→ **How to complete this task**
Taking the data below, please print only the lines from the line holding "index pip: (130, 74)" to the line holding "pinky tip: (221, 162)", inclusive, with pictures omitted.

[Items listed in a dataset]
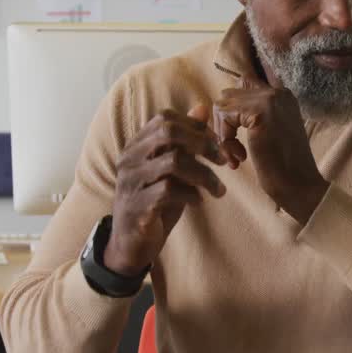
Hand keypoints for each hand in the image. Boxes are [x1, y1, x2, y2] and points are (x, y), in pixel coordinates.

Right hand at [103, 105, 226, 276]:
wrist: (131, 244)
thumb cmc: (154, 202)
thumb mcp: (173, 169)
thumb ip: (185, 141)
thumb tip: (203, 108)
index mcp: (136, 146)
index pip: (165, 118)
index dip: (196, 126)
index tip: (216, 143)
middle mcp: (129, 159)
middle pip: (168, 132)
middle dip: (202, 143)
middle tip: (222, 160)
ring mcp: (130, 182)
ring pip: (173, 162)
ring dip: (204, 175)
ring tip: (218, 190)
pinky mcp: (136, 206)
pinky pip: (168, 191)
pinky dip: (191, 195)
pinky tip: (199, 202)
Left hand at [212, 76, 329, 223]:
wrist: (299, 185)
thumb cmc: (283, 166)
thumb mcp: (268, 132)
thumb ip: (252, 115)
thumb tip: (223, 107)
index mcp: (282, 95)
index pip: (242, 86)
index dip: (231, 113)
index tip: (235, 139)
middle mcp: (277, 92)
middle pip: (229, 95)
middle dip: (223, 123)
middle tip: (232, 150)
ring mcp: (270, 99)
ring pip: (223, 105)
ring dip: (223, 133)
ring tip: (236, 156)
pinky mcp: (260, 112)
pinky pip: (225, 115)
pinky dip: (225, 139)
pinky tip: (240, 157)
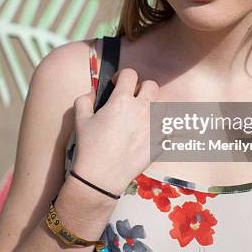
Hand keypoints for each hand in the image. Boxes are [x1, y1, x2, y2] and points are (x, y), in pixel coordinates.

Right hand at [72, 68, 159, 195]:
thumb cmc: (89, 147)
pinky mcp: (160, 141)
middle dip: (142, 89)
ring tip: (144, 118)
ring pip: (163, 106)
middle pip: (152, 86)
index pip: (130, 74)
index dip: (123, 77)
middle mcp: (141, 109)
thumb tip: (92, 93)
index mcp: (122, 100)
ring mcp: (153, 125)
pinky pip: (171, 130)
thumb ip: (85, 100)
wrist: (101, 177)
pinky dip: (166, 130)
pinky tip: (156, 135)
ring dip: (155, 108)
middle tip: (134, 99)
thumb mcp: (80, 119)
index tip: (118, 84)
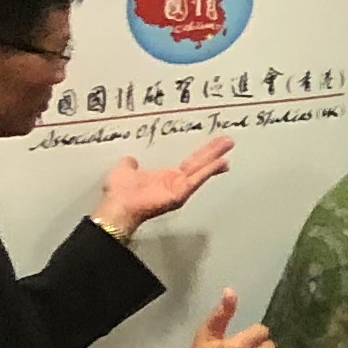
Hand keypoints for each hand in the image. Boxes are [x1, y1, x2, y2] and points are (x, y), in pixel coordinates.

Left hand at [92, 135, 233, 237]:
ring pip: (201, 169)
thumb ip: (130, 164)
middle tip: (228, 140)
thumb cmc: (118, 193)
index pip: (190, 163)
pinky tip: (221, 162)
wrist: (117, 206)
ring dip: (216, 157)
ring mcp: (179, 188)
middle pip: (200, 163)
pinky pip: (198, 179)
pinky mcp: (180, 193)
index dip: (202, 153)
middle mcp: (175, 183)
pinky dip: (210, 170)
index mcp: (166, 178)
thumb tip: (131, 160)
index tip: (213, 145)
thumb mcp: (123, 170)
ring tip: (229, 145)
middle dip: (214, 151)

→ **Answer to the exercise**
index pip: (130, 74)
index dip: (123, 77)
middle mcp: (141, 109)
thumb tip: (92, 93)
index mcp: (122, 100)
ring mcp: (153, 125)
pinky pip: (171, 130)
thumb ip: (85, 100)
wrist: (101, 177)
pinky dip: (166, 130)
pinky tip: (156, 135)
ring dip: (155, 108)
middle tip: (134, 99)
thumb mcp: (80, 119)
index tip: (118, 84)
Hand keypoints for each hand in the image. Boxes are [x1, y1, x2, y2] and points are (x, y), in pixel coordinates.

Left hand at [92, 135, 233, 237]:
ring pip: (201, 169)
thumb ip: (130, 164)
middle tip: (228, 140)
thumb cmc: (118, 193)
index pip: (190, 163)
pinky tip: (221, 162)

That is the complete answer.